Building Resilient Email Notifications for MTD Deadline Alerts
Building Resilient Email Notifications for MTD Deadline Alerts
Release v1.0.452 · SCR-04: API Error Handling & Circuit Breaking
The Problem
Email notifications are a critical part of the Making Tax Digital compliance workflow. When a quarterly HMRC submission deadline is approaching, the platform sends time-sensitive alerts to landlords and self-employed taxpayers so they can review and submit their figures before the HMRC cutoff.
Until this release, the Resend email client used a bare fetch() call with no safeguards:
// Before — no timeout, no retries, no circuit breaker
const response = await fetch('https://api.resend.com/emails', {
method: 'POST',
headers: { Authorization: `Bearer ${apiKey}` },
body: JSON.stringify(payload),
});
This meant that if the Resend API was slow or unresponsive, the call would simply hang — blocking the Inngest critical-notification-email function until the Inngest or Vercel platform timeout was reached. No error would surface, no retry would occur, and the user would silently not receive their deadline alert.
During peak deadline periods — the end of each MTD quarterly period — this was an unacceptable compliance risk.
What Changed in v1.0.452
Three layers of resilience have been added to the Resend email client in src/lib/notifications/email.ts.
1. Hard Timeout via AbortController
Every Resend API call is now wrapped in fetchWithTimeout() with a 10-second limit:
const TIMEOUT_MS = {
RESEND: 10_000, // 10 seconds
};
const response = await fetchWithTimeout(
'https://api.resend.com/emails',
requestOptions,
TIMEOUT_MS.RESEND
);
If the Resend API does not respond within 10 seconds, the request is aborted via AbortController and an error is thrown immediately. The Inngest function can then handle that error, log it, and move on — rather than sitting idle for minutes.

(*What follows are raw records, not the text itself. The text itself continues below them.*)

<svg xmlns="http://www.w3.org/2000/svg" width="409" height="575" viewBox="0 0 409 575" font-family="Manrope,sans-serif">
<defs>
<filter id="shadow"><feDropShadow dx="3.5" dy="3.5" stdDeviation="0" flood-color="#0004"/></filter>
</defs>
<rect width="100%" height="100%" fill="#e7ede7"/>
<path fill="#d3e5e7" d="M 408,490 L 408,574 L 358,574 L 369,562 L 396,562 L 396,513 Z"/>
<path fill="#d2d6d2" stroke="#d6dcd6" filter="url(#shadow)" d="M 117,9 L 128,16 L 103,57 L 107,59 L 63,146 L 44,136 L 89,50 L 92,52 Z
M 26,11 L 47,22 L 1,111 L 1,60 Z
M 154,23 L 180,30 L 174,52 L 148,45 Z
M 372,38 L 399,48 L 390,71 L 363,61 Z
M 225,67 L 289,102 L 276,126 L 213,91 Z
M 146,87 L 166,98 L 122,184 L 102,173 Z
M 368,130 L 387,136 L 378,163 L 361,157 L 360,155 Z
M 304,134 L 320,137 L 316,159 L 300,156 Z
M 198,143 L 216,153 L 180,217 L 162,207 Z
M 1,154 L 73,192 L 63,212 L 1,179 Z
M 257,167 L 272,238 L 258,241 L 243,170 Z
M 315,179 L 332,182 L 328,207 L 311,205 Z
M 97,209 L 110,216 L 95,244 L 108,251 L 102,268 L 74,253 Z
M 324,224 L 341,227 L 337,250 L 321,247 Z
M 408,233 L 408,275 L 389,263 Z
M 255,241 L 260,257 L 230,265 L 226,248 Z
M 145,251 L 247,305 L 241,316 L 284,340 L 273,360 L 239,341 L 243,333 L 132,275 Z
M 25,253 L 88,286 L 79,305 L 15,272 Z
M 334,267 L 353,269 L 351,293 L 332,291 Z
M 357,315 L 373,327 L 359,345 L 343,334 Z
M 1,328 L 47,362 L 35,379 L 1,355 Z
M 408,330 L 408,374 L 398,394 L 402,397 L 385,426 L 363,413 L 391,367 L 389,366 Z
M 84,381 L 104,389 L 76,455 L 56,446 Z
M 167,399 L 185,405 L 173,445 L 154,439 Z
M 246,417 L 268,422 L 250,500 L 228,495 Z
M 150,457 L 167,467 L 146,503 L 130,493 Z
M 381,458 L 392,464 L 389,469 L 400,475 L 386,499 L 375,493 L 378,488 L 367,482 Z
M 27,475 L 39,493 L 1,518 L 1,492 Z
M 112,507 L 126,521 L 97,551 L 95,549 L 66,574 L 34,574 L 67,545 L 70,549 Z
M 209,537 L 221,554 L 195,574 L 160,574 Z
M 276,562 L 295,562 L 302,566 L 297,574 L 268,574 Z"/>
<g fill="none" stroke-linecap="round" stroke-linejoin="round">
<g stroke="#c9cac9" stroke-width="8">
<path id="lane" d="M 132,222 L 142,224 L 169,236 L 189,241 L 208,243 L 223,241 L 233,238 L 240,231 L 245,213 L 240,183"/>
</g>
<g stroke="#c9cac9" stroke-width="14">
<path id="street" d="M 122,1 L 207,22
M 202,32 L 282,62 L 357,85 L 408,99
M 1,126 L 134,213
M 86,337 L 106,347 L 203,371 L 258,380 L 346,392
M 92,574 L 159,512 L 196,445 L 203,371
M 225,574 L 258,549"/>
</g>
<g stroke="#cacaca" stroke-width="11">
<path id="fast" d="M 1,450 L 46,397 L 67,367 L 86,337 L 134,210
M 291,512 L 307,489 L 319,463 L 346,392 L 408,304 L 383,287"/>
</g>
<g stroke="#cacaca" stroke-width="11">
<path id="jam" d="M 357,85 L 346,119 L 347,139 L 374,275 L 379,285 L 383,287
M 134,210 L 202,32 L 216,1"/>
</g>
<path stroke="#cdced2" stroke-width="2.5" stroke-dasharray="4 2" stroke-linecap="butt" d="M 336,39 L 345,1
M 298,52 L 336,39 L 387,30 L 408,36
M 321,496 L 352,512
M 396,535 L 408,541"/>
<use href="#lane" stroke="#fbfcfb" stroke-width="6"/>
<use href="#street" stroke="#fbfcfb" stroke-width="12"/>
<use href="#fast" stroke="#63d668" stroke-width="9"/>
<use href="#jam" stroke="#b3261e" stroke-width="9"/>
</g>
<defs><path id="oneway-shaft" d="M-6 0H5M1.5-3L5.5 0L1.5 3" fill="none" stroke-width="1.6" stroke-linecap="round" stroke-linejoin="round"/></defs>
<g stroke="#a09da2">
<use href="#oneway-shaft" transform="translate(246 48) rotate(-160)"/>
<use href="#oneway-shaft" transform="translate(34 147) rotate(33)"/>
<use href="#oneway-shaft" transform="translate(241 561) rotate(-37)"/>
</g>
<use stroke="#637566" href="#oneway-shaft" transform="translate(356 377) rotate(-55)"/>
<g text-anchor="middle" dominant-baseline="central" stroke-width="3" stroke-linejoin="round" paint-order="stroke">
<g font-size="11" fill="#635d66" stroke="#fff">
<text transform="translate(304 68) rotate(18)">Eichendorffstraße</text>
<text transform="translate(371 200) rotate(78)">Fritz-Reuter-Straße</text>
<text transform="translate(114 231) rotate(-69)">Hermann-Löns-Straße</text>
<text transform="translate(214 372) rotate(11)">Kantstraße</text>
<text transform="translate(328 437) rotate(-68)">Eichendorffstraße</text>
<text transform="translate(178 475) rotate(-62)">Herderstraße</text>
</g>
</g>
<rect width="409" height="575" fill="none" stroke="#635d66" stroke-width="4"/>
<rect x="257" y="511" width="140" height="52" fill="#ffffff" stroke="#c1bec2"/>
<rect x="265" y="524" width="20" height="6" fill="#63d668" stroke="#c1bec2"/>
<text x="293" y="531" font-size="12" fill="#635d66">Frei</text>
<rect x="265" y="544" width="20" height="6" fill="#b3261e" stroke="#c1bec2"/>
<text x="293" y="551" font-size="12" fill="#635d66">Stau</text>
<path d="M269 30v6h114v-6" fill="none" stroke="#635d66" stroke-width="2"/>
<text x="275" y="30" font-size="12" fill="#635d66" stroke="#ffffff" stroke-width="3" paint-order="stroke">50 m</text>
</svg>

2. Exponential-Backoff Retries
Transient failures (brief network hiccups, occasional 5xx responses from Resend) are handled automatically by fetchWithRetry() with 2 retry attempts:
const response = await fetchWithRetry(
() => fetchWithTimeout(url, requestOptions, TIMEOUT_MS.RESEND),
{ retries: 2 }
);
Retries use exponential backoff, so a second attempt doesn't immediately hammer an API that's already under pressure. The two-attempt limit keeps total latency bounded — important when the Inngest function has its own execution budget.
3. Circuit Breaker
A circuit breaker has been introduced specifically for the Resend integration, configured with a lenient threshold:
- Failure threshold: 10 failures within 60 seconds
- Behaviour when open: calls fail fast immediately, no HTTP request is made
- Recovery: the circuit moves to half-open after the window expires and tests with a single probe request
The threshold is deliberately lenient because email delivery is best-effort by nature — the circuit breaker's purpose is to detect and surface sustained outages, not to shed load aggressively. When the circuit is open, the Inngest function can log the state, raise an alert, and avoid piling up hanging requests against an API that is clearly unavailable.
Failure Modes Addressed
| Scenario | Before | After |
|---|---|---|
| Resend API hangs with no response | Blocks until platform timeout (~30s+) | Aborts after 10 seconds |
| Transient 5xx from Resend | Email not sent, no retry | Automatically retried up to 2× |
| Sustained Resend outage | Repeated slow/hanging calls for every email | Circuit opens after 10 failures; calls fail fast |
| Silent delivery failure during HMRC deadline | No visibility, user misses alert | Errors surface and are logged; circuit state is observable |
Why This Matters for MTD Compliance
Under Making Tax Digital for Income Tax Self Assessment (MTD ITSA), landlords and self-employed taxpayers must submit quarterly updates to HMRC within defined windows. Missing a deadline can result in penalty points accumulating toward a financial penalty.
The platform's deadline-alert emails are part of the compliance safety net. Silently losing those emails during an email-provider outage — precisely when submission activity is highest and provider load may also be elevated — is a scenario the platform must guard against.
With v1.0.452, the email notification layer is now:
- Bounded — no call can block the worker indefinitely
- Self-healing — transient failures are retried automatically
- Observable — sustained outages open the circuit and produce visible errors rather than silent hangs
This change is part of the SCR-04 supply chain controls audit, which reviews all external API integrations for missing timeouts, retry logic, and circuit breakers.